#### DATA RECORDS ####

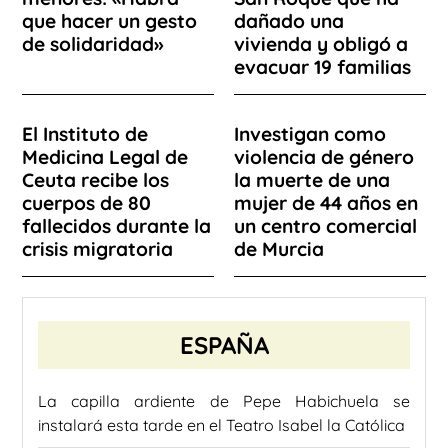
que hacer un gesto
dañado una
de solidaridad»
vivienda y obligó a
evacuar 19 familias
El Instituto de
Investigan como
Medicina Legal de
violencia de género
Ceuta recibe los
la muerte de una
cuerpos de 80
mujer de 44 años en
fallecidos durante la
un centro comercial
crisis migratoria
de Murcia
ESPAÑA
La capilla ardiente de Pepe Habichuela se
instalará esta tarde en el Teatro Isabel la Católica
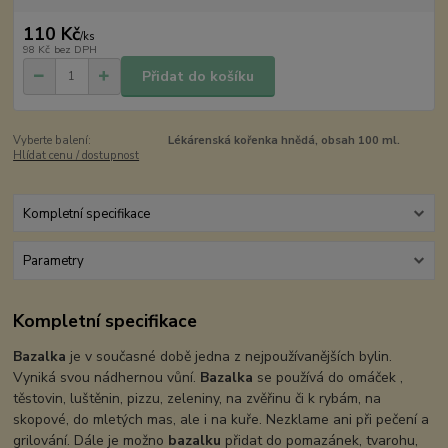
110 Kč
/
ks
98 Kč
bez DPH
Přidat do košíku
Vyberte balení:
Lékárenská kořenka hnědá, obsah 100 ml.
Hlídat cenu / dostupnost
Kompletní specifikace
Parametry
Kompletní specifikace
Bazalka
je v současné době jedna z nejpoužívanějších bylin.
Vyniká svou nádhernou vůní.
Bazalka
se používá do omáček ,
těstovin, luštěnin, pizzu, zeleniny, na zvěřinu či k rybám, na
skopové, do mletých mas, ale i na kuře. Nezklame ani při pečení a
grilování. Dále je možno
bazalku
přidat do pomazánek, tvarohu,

####

> **PROBLEM REQUIREMENTS**: Transcribe every record exactly and omit each image.

> **ANSWER FOR THIS EXERCISE**:
que hacer un gesto
dañado una
de solidaridad»
vivienda y obligó a
evacuar 19 familias
El Instituto de
Investigan como
Medicina Legal de
violencia de género
Ceuta recibe los
la muerte de una
cuerpos de 80
mujer de 44 años en
fallecidos durante la
un centro comercial
crisis migratoria
de Murcia
ESPAÑA
La capilla ardiente de Pepe Habichuela se
instalará esta tarde en el Teatro Isabel la Católica
110 Kč
/
ks
98 Kč
bez DPH
Přidat do košíku
Vyberte balení:
Lékárenská kořenka hnědá, obsah 100 ml.
Hlídat cenu / dostupnost
Kompletní specifikace
Parametry
Kompletní specifikace
Bazalka
je v současné době jedna z nejpoužívanějších bylin.
Vyniká svou nádhernou vůní.
Bazalka
se používá do omáček ,
těstovin, luštěnin, pizzu, zeleniny, na zvěřinu či k rybám, na
skopové, do mletých mas, ale i na kuře. Nezklame ani při pečení a
grilování. Dále je možno
bazalku
přidat do pomazánek, tvarohu,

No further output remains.